* _Brief_: Set down the records below in full, exactly as they read.
%%
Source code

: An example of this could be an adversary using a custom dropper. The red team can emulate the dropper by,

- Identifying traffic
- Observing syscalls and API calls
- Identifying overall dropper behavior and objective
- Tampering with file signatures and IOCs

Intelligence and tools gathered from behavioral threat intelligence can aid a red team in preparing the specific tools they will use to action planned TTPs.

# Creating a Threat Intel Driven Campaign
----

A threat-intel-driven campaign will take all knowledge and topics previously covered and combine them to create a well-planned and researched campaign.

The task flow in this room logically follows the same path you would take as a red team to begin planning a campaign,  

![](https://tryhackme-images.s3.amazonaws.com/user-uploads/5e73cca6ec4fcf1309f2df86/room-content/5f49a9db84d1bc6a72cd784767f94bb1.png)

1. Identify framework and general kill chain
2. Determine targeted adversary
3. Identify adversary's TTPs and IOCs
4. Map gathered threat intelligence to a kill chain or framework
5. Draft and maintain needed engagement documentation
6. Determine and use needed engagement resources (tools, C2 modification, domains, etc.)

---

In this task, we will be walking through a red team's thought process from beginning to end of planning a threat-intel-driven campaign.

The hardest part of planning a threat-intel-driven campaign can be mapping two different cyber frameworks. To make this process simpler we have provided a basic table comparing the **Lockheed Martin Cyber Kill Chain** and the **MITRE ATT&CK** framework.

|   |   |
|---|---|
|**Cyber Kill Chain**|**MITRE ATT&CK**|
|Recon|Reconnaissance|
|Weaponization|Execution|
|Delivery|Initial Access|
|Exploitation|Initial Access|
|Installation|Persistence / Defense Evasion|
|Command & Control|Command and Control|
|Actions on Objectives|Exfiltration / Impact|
%%
* _Reply_:
Source code

: An example of this could be an adversary using a custom dropper. The red team can emulate the dropper by,

- Identifying traffic
- Observing syscalls and API calls
- Identifying overall dropper behavior and objective
- Tampering with file signatures and IOCs

Intelligence and tools gathered from behavioral threat intelligence can aid a red team in preparing the specific tools they will use to action planned TTPs.

# Creating a Threat Intel Driven Campaign
----

A threat-intel-driven campaign will take all knowledge and topics previously covered and combine them to create a well-planned and researched campaign.

The task flow in this room logically follows the same path you would take as a red team to begin planning a campaign,  

![](https://tryhackme-images.s3.amazonaws.com/user-uploads/5e73cca6ec4fcf1309f2df86/room-content/5f49a9db84d1bc6a72cd784767f94bb1.png)

1. Identify framework and general kill chain
2. Determine targeted adversary
3. Identify adversary's TTPs and IOCs
4. Map gathered threat intelligence to a kill chain or framework
5. Draft and maintain needed engagement documentation
6. Determine and use needed engagement resources (tools, C2 modification, domains, etc.)

---

In this task, we will be walking through a red team's thought process from beginning to end of planning a threat-intel-driven campaign.

The hardest part of planning a threat-intel-driven campaign can be mapping two different cyber frameworks. To make this process simpler we have provided a basic table comparing the **Lockheed Martin Cyber Kill Chain** and the **MITRE ATT&CK** framework.

|   |   |
|---|---|
|**Cyber Kill Chain**|**MITRE ATT&CK**|
|Recon|Reconnaissance|
|Weaponization|Execution|
|Delivery|Initial Access|
|Exploitation|Initial Access|
|Installation|Persistence / Defense Evasion|
|Command & Control|Command and Control|
|Actions on Objectives|Exfiltration / Impact|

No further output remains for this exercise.